---------- Dataset excerpts ----------

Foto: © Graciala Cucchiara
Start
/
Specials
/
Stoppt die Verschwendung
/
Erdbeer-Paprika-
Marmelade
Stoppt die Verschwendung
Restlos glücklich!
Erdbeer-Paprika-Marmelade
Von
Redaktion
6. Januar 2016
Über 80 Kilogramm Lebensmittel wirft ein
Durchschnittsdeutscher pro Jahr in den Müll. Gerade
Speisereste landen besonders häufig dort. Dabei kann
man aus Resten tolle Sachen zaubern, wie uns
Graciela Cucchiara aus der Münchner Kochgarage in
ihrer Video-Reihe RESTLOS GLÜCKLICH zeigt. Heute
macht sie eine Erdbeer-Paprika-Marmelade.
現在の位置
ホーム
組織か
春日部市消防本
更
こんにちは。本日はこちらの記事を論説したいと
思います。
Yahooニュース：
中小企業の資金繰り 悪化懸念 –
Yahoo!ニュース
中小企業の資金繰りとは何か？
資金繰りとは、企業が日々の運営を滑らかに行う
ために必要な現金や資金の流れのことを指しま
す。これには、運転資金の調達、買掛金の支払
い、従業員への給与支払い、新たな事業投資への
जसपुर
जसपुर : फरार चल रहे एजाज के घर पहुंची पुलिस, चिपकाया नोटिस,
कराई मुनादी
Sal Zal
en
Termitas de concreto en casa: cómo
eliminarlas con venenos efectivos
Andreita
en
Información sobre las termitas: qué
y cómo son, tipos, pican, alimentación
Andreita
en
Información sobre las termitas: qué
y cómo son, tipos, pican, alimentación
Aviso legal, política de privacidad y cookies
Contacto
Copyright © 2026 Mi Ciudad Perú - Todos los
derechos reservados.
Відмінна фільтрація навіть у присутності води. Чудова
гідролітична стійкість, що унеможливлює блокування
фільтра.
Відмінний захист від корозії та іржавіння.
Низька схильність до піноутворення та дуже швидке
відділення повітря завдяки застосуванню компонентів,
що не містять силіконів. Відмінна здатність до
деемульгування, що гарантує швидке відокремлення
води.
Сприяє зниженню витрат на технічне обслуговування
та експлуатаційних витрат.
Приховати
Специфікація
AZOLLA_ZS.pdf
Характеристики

----------

## Your assignment
All lines of the entries above where "Відмінна" turns up should be reported.

## Finished task
Відмінна фільтрація навіть у присутності води. Чудова
що не містять силіконів. Відмінна здатність до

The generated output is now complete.